Aurora to Appeal Decision Permitting Plaintiffs to File 106 Appeals Late for "Excusable Neglect"


June 8, 2021

By Laurel Witt, Associate Counsel


Aurora to Appeal Decision Permitting Plaintiffs to File 106 Appeals Late for "Excusable Neglect"


Under the Colorado Rule of Civil Procedure (“C.R.C.P.”) 106(b), an appeal of a quasi-judicial decision must be brought within 28 days to district court unless a state statute gives a different deadline. Even though this is a strict rule, a division of the Colorado court of appeals has recently blurred the line by ruling that a plaintiff can seek relief from the deadline on the basis of excusable neglect under C.R.C.P. Rule 6(b).

In the case of Walker Commercial, Inc. v. Brown, Walker Commercial appealed a decision of the Aurora water director to uphold a storm drain development fee. Walker filed its appeal 30 days after the final decision. The plaintiff argued that,  because the Aurora municipal code provides that decisions of manager are not effective until 30 days after the decision, the plaintiff should also have 30 days to appeal to court. The code also specifically states that any appeal must be taken in compliance with Rule 106. The district court sided with the City, denied Walker’s Rule 6(b) motion for an expansion of time under a theory of excusable neglect, and dismissed the case for lack of subject matter jurisdiction.

Walker appealed the district court decision, arguing, among other things, that the district court erred in denying Walker’s Rule 6(b) motion for an expansion of time. The applicability of Rule 6(b) to actions arising under Rule 106 was a matter of first impression for the court of appeals. The court of appeals reversed, holding that Rule 6(b), which permits expansion of time at the discretion of the court upon a showing of excusable neglect, includes Rule 106 appeals.

This decision veers away from prior case law which has followed the time limits in Rule 106(b), rather than allowing for any exceptions, including those found in Rule 6(b). The Colorado Supreme Court has held that Rule 106(b)'s 28-day filing requirement is jurisdictional. See e.g., Citizens for Responsible Growth v. RCI Dev. Partners, 252 P.3d 1104, 1106 (Colo. 2011). Thus, a complaint under Rule 106 that is not filed in the district court by the 28-day jurisdictional deadline must be dismissed for lack of subject matter jurisdiction. See Wallin v. Cosner, 210 P.3d 479, 480 (Colo. App. 2009); see also Auxier v. McDonald, 363 P.3d 747, 751 (Colo. App. 2015). The opinion in this case quotes C.R.C.P. 106(b) which says that a statute can change the deadline for filing, but not a municipal ordinance. The court then goes on to say that this case meets the standards “excusable neglect,” veering away from the case law previously cited that strictly followed time limits. While this case is a matter of first impression, moving away from the strict deadline set forth in Rule 106 blurs the end date of a potential appeal and will impact many areas of municipal decision making where Rule 106 appeals are permitted.

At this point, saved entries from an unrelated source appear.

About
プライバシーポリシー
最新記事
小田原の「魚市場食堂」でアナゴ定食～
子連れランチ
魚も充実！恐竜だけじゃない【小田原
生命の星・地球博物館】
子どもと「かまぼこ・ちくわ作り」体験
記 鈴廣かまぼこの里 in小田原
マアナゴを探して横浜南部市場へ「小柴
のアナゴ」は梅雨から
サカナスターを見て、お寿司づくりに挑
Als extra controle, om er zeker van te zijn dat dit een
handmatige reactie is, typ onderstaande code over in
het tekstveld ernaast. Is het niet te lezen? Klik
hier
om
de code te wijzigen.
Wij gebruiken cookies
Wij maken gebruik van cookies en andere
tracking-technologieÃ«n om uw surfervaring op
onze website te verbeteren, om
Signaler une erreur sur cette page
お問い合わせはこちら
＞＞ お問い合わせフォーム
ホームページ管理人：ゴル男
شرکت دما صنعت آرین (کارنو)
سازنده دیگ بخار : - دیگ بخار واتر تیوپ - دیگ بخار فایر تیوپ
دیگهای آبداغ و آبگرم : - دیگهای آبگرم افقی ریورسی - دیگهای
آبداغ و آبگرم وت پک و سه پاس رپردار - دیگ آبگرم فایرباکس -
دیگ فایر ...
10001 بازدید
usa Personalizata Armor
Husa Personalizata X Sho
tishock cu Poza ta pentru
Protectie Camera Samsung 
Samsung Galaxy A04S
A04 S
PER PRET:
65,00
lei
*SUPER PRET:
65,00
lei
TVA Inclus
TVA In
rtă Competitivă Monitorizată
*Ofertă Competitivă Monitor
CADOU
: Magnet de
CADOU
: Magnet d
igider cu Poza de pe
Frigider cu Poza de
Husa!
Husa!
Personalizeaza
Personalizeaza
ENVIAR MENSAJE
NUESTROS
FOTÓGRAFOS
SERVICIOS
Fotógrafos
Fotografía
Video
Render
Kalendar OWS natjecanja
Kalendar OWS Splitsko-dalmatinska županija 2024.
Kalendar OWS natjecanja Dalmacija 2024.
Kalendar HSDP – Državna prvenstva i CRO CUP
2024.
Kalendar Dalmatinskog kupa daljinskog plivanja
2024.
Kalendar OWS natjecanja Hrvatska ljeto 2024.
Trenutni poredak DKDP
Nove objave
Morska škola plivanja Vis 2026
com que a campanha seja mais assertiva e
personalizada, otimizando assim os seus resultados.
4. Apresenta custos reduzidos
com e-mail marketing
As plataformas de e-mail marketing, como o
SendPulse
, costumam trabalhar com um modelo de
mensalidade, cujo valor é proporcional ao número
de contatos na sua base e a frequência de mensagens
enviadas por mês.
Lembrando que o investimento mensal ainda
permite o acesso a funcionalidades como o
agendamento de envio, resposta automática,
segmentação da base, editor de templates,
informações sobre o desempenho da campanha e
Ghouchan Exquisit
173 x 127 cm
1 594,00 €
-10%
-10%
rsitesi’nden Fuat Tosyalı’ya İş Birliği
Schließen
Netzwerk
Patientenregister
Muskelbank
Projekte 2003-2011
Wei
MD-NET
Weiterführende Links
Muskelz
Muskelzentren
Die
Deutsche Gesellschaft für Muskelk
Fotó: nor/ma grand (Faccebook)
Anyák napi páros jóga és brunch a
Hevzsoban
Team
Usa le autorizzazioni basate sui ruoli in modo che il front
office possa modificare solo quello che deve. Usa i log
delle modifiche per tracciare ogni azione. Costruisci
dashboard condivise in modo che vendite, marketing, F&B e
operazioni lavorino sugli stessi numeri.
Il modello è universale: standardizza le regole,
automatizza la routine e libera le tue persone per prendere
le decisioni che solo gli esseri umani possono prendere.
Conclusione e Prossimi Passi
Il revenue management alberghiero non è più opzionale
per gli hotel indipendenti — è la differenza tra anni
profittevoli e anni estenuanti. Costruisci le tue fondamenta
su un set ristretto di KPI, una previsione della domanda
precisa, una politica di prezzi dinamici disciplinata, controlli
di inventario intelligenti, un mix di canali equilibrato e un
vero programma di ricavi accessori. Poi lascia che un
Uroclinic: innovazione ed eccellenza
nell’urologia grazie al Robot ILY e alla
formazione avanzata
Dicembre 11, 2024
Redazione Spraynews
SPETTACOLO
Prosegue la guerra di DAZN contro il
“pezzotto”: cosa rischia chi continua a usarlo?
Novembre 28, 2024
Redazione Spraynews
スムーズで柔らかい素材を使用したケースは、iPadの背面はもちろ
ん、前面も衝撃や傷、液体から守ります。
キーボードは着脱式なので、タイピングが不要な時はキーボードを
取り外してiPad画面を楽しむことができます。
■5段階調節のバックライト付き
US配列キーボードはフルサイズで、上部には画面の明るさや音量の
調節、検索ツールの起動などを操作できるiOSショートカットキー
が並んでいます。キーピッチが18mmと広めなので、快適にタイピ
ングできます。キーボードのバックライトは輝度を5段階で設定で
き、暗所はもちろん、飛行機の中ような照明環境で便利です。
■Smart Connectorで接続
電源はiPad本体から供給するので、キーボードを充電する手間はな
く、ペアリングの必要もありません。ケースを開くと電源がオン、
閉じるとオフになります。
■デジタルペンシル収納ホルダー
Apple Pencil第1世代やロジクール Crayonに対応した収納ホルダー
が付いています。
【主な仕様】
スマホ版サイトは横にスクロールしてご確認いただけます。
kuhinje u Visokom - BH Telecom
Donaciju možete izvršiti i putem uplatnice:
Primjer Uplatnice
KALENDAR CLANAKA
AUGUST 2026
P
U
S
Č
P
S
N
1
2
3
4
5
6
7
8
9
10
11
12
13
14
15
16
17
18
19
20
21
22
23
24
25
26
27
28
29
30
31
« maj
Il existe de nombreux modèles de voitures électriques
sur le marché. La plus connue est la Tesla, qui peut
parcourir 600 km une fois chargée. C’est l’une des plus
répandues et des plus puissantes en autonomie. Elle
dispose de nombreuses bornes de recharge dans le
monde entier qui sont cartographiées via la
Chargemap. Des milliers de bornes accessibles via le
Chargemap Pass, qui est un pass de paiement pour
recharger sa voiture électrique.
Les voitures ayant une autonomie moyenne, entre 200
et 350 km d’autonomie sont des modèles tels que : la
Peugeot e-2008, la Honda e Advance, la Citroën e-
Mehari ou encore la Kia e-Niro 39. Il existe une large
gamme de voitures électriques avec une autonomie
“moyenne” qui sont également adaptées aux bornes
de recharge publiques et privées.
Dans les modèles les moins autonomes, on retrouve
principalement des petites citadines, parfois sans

CML filed an amicus brief in this case in support of Aurora’s position and the interest of municipalities statewide, written by the author of this article. The brief emphasized that blurring jurisdictional deadlines would have far reaching effects in litigation against municipalities. Commenting on the brief the court said: “We are sympathetic to the concerns raised in the Colorado Municipal League’s amicus brief. We understand the importance of firm deadlines and the need for finality so that municipalities may operate effectively. We are not, however, empowered to rewrite the rules to achieve a particular policy outcome.”

Aurora will be filing a petition for cert with the Colorado Supreme Court in June 2021.